(DATA FOR THE TASK begins)
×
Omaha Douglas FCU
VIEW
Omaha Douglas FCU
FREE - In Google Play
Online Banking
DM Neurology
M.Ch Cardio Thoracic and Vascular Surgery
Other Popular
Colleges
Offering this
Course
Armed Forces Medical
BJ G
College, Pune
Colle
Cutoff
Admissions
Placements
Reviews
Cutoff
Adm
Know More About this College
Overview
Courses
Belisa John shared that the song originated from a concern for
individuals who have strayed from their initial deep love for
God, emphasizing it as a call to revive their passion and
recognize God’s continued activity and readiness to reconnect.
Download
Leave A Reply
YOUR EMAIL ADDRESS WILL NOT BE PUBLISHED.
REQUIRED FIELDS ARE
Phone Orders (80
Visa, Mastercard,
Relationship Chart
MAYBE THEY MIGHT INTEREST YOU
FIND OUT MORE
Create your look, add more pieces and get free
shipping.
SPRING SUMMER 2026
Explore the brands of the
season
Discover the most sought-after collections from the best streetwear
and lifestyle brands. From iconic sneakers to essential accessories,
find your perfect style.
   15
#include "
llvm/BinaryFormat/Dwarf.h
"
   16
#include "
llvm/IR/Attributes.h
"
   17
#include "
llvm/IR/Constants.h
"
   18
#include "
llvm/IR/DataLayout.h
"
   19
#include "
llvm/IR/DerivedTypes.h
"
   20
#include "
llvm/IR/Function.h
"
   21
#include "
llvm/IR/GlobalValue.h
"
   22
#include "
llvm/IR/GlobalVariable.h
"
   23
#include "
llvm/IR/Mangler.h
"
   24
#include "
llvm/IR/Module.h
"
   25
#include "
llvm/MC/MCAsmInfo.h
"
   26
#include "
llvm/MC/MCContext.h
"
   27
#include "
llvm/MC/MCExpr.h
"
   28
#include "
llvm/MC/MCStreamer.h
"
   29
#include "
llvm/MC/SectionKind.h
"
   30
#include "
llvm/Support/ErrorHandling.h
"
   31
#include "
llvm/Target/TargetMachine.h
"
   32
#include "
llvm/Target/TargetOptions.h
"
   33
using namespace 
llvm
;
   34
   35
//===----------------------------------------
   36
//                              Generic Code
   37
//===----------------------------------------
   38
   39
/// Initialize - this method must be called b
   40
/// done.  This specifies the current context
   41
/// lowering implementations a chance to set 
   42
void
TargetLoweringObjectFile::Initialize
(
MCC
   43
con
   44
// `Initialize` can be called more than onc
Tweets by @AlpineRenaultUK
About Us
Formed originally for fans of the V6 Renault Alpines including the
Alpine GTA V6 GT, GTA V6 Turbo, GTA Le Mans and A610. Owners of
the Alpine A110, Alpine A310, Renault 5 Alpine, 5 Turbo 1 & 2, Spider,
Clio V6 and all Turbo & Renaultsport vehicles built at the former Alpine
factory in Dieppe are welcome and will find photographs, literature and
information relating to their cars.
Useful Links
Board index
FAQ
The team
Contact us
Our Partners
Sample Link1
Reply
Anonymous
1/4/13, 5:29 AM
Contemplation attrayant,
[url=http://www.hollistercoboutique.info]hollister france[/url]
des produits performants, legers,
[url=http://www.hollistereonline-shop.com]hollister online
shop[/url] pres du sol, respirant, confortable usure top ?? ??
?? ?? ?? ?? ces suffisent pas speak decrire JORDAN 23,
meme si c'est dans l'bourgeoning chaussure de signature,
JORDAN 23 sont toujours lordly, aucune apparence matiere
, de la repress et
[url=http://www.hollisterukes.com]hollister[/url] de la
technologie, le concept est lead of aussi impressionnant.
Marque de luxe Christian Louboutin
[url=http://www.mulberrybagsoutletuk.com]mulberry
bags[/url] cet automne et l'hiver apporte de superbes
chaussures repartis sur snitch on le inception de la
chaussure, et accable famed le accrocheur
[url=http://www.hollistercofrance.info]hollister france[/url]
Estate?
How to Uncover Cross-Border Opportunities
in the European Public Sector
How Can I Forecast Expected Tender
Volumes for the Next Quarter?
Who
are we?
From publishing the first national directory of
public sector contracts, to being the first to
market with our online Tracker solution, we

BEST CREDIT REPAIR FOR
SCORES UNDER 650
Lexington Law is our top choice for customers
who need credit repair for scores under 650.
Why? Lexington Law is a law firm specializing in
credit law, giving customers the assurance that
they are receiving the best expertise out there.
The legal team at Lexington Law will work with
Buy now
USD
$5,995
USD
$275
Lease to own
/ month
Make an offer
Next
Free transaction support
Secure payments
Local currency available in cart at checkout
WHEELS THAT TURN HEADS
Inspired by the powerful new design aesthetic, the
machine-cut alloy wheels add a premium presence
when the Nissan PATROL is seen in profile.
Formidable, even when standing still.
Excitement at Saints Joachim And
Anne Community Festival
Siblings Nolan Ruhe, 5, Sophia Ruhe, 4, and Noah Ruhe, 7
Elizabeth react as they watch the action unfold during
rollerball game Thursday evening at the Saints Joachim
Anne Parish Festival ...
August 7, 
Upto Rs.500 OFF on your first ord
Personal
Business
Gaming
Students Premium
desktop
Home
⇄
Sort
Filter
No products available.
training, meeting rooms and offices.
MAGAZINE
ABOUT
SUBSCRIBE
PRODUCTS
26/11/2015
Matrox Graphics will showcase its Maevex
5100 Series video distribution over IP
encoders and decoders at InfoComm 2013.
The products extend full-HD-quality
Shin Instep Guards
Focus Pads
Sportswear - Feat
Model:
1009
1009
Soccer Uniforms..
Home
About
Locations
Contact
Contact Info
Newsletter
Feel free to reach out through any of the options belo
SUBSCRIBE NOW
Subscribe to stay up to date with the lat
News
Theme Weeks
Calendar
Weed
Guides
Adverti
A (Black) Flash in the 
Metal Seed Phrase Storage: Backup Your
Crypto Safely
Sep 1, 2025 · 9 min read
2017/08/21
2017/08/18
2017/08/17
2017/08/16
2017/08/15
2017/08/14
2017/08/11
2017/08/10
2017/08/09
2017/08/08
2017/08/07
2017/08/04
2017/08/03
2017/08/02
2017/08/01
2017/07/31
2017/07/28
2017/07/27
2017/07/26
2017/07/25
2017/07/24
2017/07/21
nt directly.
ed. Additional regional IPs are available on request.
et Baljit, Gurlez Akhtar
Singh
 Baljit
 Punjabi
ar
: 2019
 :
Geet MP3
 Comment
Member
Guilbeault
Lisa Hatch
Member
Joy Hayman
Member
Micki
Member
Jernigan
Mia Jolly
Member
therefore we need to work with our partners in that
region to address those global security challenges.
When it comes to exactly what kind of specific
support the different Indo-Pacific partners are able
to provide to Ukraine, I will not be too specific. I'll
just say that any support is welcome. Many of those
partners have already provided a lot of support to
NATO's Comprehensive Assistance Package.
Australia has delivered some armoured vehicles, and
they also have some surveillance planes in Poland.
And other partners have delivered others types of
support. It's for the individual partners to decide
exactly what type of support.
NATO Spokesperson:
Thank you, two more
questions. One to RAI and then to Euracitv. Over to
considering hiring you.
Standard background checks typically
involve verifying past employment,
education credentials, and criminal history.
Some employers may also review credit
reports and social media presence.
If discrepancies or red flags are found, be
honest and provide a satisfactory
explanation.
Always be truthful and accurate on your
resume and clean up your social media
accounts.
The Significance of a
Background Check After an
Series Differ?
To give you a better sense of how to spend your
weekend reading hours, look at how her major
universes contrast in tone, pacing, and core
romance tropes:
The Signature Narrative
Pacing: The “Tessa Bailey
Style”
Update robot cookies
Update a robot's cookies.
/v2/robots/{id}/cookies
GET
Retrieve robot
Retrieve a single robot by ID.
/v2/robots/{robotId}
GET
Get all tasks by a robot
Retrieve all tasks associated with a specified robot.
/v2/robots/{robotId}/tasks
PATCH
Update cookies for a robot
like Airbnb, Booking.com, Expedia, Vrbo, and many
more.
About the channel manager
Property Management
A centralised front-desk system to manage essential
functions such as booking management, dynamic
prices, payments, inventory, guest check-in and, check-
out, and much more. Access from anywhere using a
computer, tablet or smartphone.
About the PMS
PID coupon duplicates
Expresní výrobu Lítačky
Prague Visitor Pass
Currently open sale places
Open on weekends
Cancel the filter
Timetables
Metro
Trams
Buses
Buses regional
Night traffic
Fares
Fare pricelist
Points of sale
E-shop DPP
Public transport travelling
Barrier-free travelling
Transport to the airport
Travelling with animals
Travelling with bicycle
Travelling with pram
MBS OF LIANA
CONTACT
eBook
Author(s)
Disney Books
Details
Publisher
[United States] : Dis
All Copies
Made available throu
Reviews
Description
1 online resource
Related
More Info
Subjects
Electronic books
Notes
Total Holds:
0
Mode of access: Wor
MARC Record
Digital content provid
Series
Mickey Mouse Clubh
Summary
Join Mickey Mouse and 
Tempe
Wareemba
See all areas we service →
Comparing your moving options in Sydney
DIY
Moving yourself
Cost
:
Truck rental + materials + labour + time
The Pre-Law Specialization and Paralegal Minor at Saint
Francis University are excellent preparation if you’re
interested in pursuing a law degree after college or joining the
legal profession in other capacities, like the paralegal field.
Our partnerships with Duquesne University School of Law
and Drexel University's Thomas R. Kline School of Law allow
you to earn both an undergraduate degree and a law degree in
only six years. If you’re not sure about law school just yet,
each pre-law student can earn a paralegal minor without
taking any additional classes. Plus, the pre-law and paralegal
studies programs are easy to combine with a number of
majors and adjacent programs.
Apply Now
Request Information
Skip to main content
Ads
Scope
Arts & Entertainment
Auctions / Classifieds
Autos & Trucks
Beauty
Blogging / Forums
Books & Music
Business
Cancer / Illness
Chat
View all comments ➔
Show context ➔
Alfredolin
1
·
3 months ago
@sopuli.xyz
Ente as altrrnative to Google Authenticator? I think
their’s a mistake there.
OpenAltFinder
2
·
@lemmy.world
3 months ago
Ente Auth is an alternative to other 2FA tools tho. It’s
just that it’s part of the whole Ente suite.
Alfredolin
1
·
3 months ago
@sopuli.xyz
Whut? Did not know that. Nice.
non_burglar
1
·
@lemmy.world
(DATA FOR THE TASK ends)
* _TO DO_: Your answer should be a single number: the count of lines in the entries that hold the string "Mouse".

* _EXERCISE SOLUTION_: 2